Questa volta tocca alle donne. Colpevoli, incarcerate, crudeli tanto quanto le cronache, troppo spesso, raccontano degli uomini. Strane leggi quelle italiane, capaci di superare i confini del buon senso, di quel comune sentire di naturale giustizia che appartiene a ciascuno ma che si vede raramente applicato. Dove il confine? Decidono i tribunali, i giudici. In un aula possono darti ragione, nell'altra sei il colpevole. Questioni di destino, fortuna, mezzi.

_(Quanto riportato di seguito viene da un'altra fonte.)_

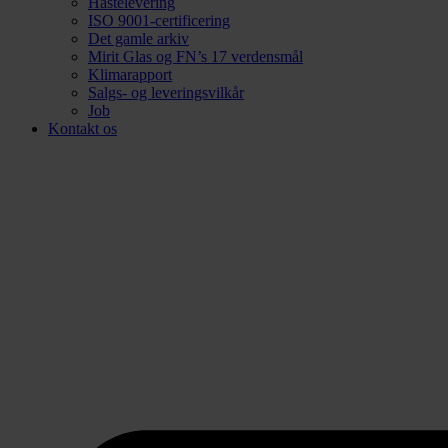
Hastelevering
ISO 9001-certificering
Det gamle arkiv
Mirit Glas og FN’s 17 verdensmål
Klimarapport
Salgs- og leveringsvilkår
Job
Kontakt os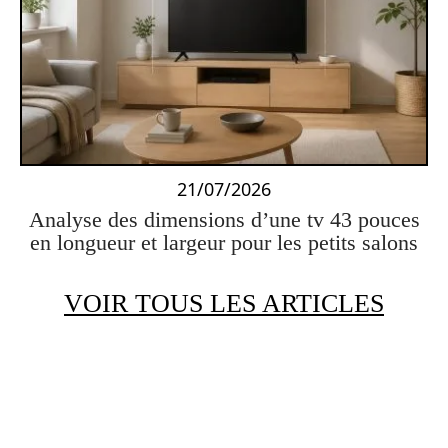
21/07/2026
Analyse des dimensions d’une tv 43 pouces
en longueur et largeur pour les petits salons
VOIR TOUS LES ARTICLES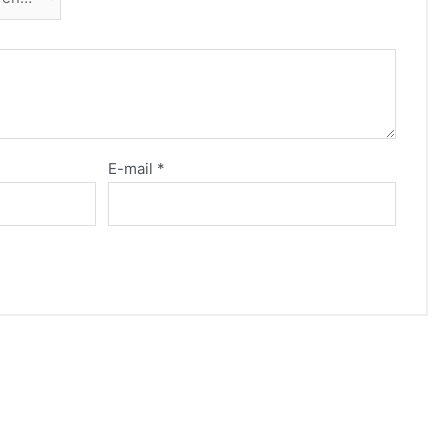
E-mail
*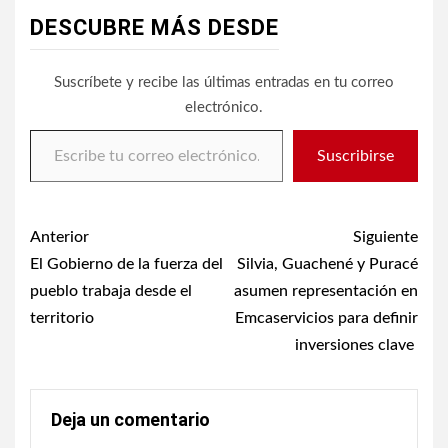
DESCUBRE MÁS DESDE
Suscríbete y recibe las últimas entradas en tu correo
electrónico.
Escribe tu correo electrónico…
Suscribirse
Post
Anterior
Siguiente
navigation
El Gobierno de la fuerza del
Silvia, Guachené y Puracé
pueblo trabaja desde el
asumen representación en
territorio
Emcaservicios para definir
inversiones clave
Deja un comentario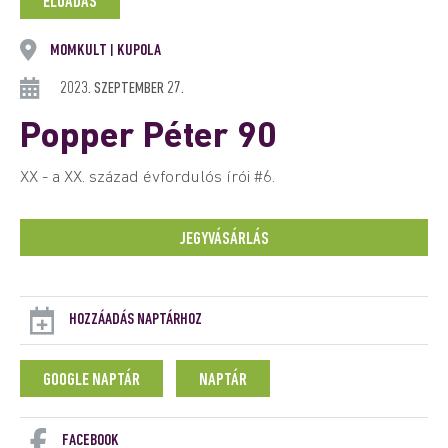
ELŐADÁS
MOMKULT
KUPOLA
|
2023. SZEPTEMBER 27.
Popper Péter 90
XX - a XX. század évfordulós írói #6.
JEGYVÁSÁRLÁS
HOZZÁADÁS NAPTÁRHOZ
GOOGLE NAPTÁR
NAPTÁR
FACEBOOK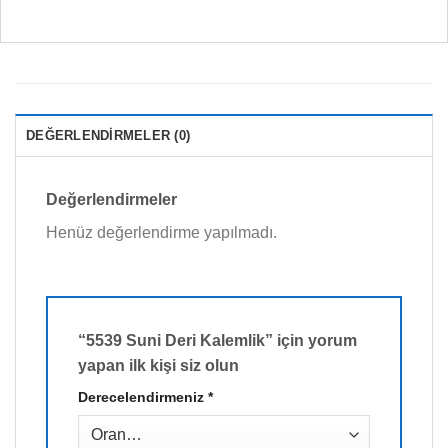
DEĞERLENDIRMELER (0)
Değerlendirmeler
Henüz değerlendirme yapılmadı.
“5539 Suni Deri Kalemlik” için yorum
yapan ilk kişi siz olun
Derecelendirmeniz
*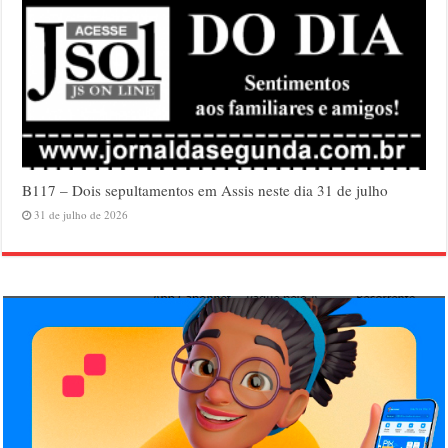
B117 – Dois sepultamentos em Assis neste dia 31 de julho
31 de julho de 2026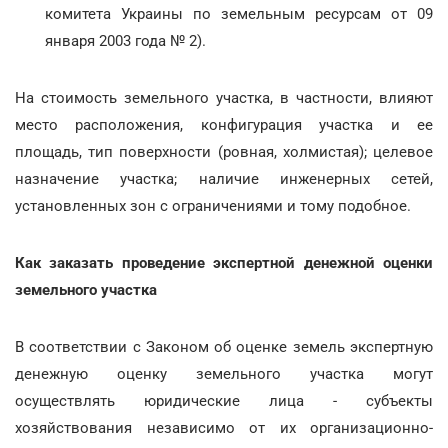
комитета Украины по земельным ресурсам от 09
января 2003 года № 2).
На стоимость земельного участка, в частности, влияют
место расположения, конфигурация участка и ее
площадь, тип поверхности (ровная, холмистая); целевое
назначение участка; наличие инженерных сетей,
установленных зон с ограничениями и тому подобное.
Как заказать проведение экспертной денежной оценки
земельного участка
В соответствии с Законом об оценке земель экспертную
денежную оценку земельного участка могут
осуществлять юридические лица - субъекты
хозяйствования независимо от их организационно-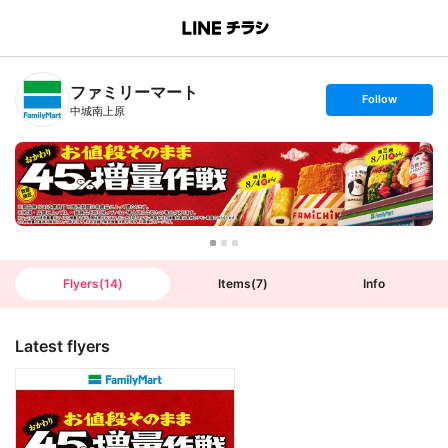
B
r
a
n
ファミリーマート
c
s
Follow
h
e
中城南上原
T
t
o
f
p
o
l
l
o
w
Flyers
(
14
)
Items
(
7
)
Info
Latest flyers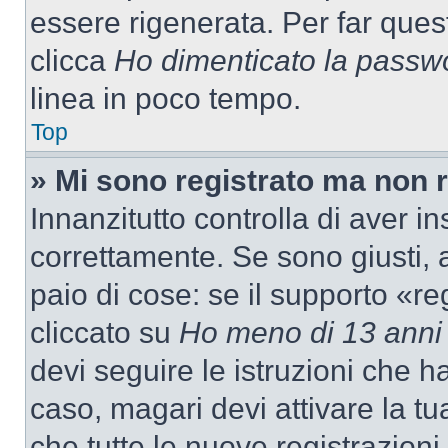
essere rigenerata. Per far ques
clicca
Ho dimenticato la passw
linea in poco tempo.
Top
» Mi sono registrato ma non 
Innanzitutto controlla di aver 
correttamente. Se sono giusti,
paio di cose: se il supporto «re
cliccato su
Ho meno di 13 anni
devi seguire le istruzioni che h
caso, magari devi attivare la t
che tutte le nuove registrazioni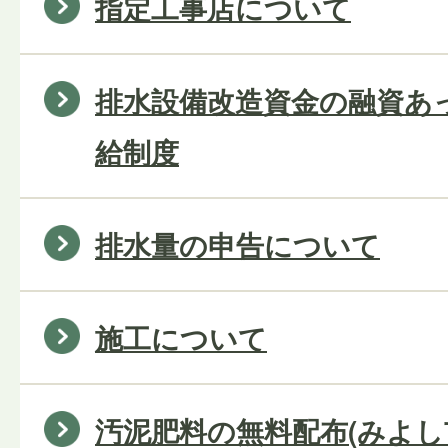
指定工事店について
排水設備改造資金の融資あ
給制度
排水量の申告について
施工について
汚泥肥料の無料配布(みよ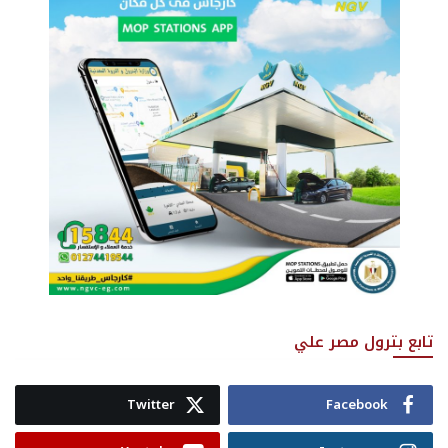
تابع بترول مصر علي
Twitter
Facebook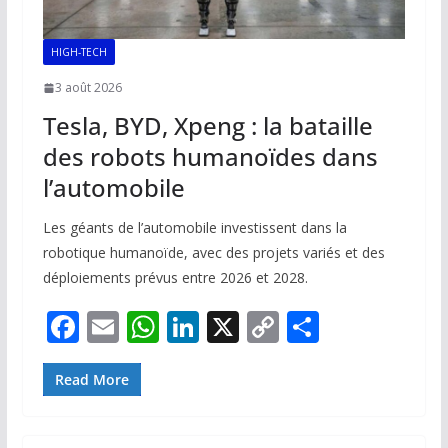
HIGH-TECH
3 août 2026
Tesla, BYD, Xpeng : la bataille
des robots humanoïdes dans
l’automobile
Les géants de l’automobile investissent dans la
robotique humanoïde, avec des projets variés et des
déploiements prévus entre 2026 et 2028.
F
E
W
Li
X
C
P
ac
m
h
n
o
ar
e
ai
at
k
p
ta
Read More
b
l
s
e
y
g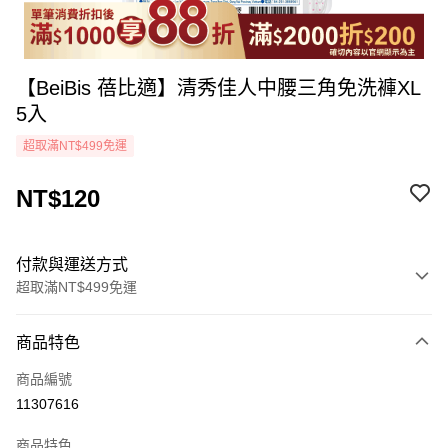
【BeiBis 蓓比適】清秀佳人中腰三角免洗褲XL
5入
超取滿NT$499免運
NT$120
付款與運送方式
超取滿NT$499免運
付款方式
商品特色
icash Pay
商品編號
信用卡一次付款
11307616
超商取貨付款
商品特色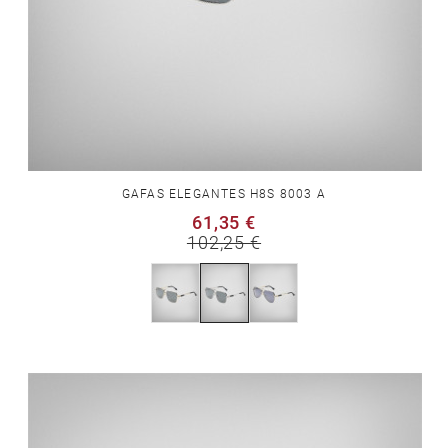
GAFAS ELEGANTES H8S 8003 A
61,35 €
102,25 €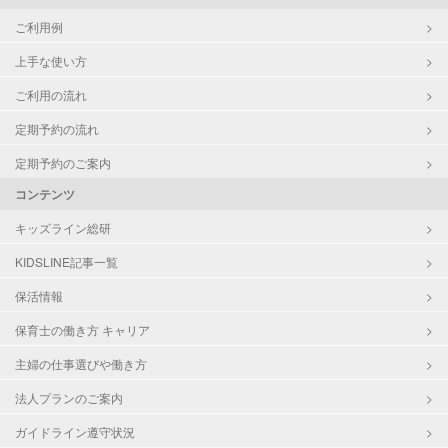
ご利用例
上手な使い方
ご利用の流れ
定期予約の流れ
定期予約のご案内
コンテンツ
キッズライン総研
KIDSLINE記事一覧
保活情報
保育士の働き方 キャリア
主婦の仕事選びや働き方
法人プランのご案内
ガイドライン遵守状況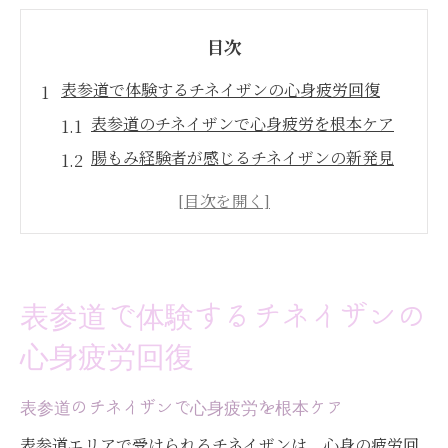
目次
表参道で体験するチネイザンの心身疲労回復
表参道のチネイザンで心身疲労を根本ケア
腸もみ経験者が感じるチネイザンの新発見
血流改善とリンパ促進による疲労回復法と
は
内臓ケアで心身のバランスを目指すチネイ
ザン
表参道で体験するチネイザンの
表参道で注目のチネイザン体験レビュー
心身疲労回復
内臓ケアならチネイザン！腸もみとの違いも解
説
表参道のチネイザンで心身疲労を根本ケア
チネイザンと腸もみの違いを徹底解説
表参道エリアで受けられるチネイザンは、心身の疲労回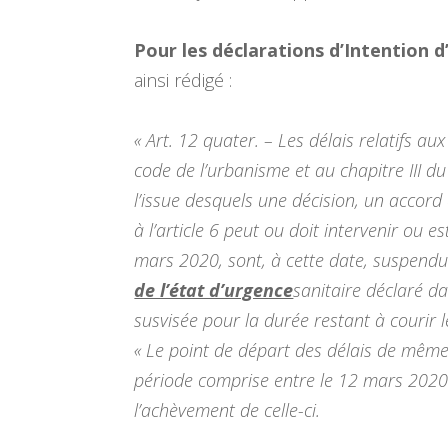
Pour les déclarations d’Intention d
ainsi rédigé :
« Art. 12 quater. – Les délais relatifs au
code de l’urbanisme et au chapitre III du 
l’issue desquels une décision, un accor
à l’article 6 peut ou doit intervenir ou e
mars 2020, sont, à cette date, suspend
de l’état d’urgence
sanitaire déclaré da
susvisée pour la durée restant à courir 
« Le point de départ des délais de mêm
période comprise entre le 12 mars 2020 e
l’achèvement de celle-ci.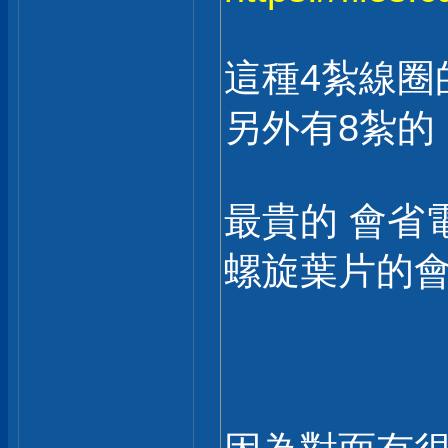
這種4紮線圈
另外有8紮的
最貴的 會省電
螺旋葉片的會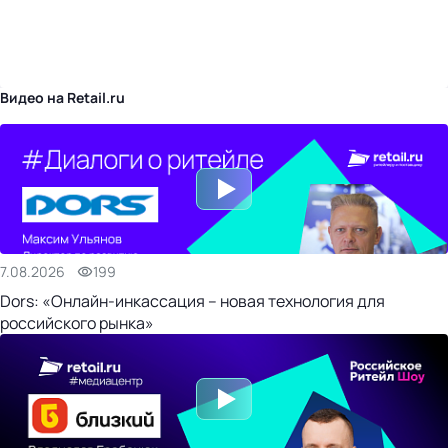
бизнес-центр
Видео на Retail.ru
7.08.2026
199
Dors: «Онлайн-инкассация – новая технология для
российского рынка»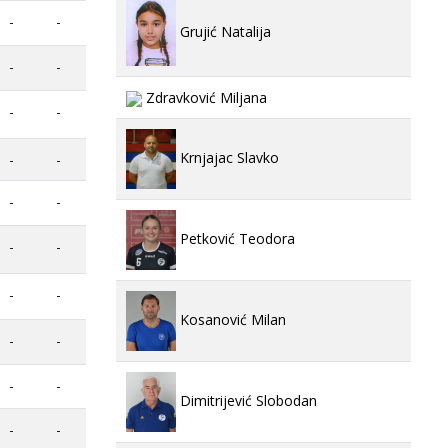
-
-
Grujić Natalija
-
-
Zdravković Miljana
-
-
Krnjajac Slavko
-
-
-
-
Petković Teodora
-
-
-
-
Kosanović Milan
-
-
-
-
Dimitrijević Slobodan
-
-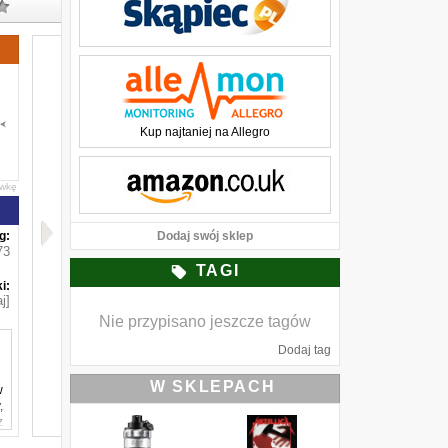
Kup najtaniej na Allegro
awkę
g:
Dodaj swój sklep
73
TAGI
i:
j]
Nie przypisano jeszcze tagów
Dodaj tag
W SKLEPACH
w
,
z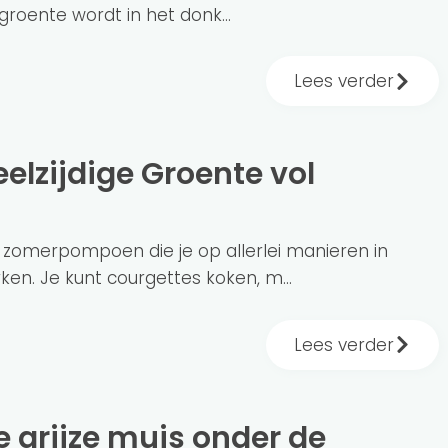
groente wordt in het donk...
Lees verder
 zomerpompoen die je op allerlei manieren in
en. Je kunt courgettes koken, m...
Lees verder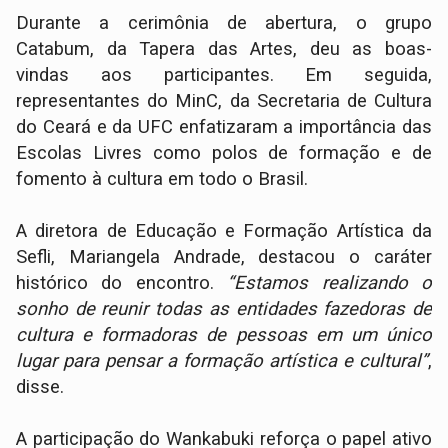
Durante a cerimônia de abertura, o grupo
Catabum, da Tapera das Artes, deu as boas-
vindas aos participantes. Em seguida,
representantes do MinC, da Secretaria de Cultura
do Ceará e da UFC enfatizaram a importância das
Escolas Livres como polos de formação e de
fomento à cultura em todo o Brasil.
A diretora de Educação e Formação Artística da
Sefli, Mariangela Andrade, destacou o caráter
histórico do encontro.
“Estamos realizando o
sonho de reunir todas as entidades fazedoras de
cultura e formadoras de pessoas em um único
lugar para pensar a formação artística e cultural”
,
disse.
A participação do Wankabuki reforça o papel ativo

Accade così che nel carcere milanese di San Vittore sia finita una signora di mezza età perché otto anni fa non versò all'ex coniuge l'assegno mensile per gli alimenti alle figlie.
La donna, per protesta contro il verdetto, non ha presentato istanza per ottenere almeno gli arresti domiciliari. Ma a differenza di altri casi simili, in questo caso la procura di Potenza, competente per l'esecuzione della pena, si è ben guardata dall'utilizzare d'ufficio la legge «svuotacarceri» scegliendo di punire severamente la signora finisse a dispetto del lieve reato.
Una storia complicata e per certi aspetti paradossale quella (anticipata dal Giorno, ndr) di E. F., 54 anni, origini emiliane. Alle spalle un matrimonio fallito, con due figlie (che ora hanno 19 e 16 anni) affidate al padre e assegno mensile di 600 euro a carico di lei. La condanna a due mesi di carcere - senza la condizionale - riguarda fatti commessi nel gennaio del 2004, quando le bambine avevano undici e otto anni. Da allora è trascorso diverso tempo ma la giustizia tartaruga ma implacabile, alla fine si è abbattuta a dispetto del «crimine». Manco fosse un'assassina, una rapinatrice, una truffatrice. Magari, quelli rimangono chissà perché impuniti nel nostro Paese del Diritto. Nel caso di E., la sentenza di primo grado emessa dal tribunale di Potenza nel marzo 2012 è divenuta definitiva lo scorso ottobre. Non era stata impugnata perché, sostiene l'avvocato Caccetta, F.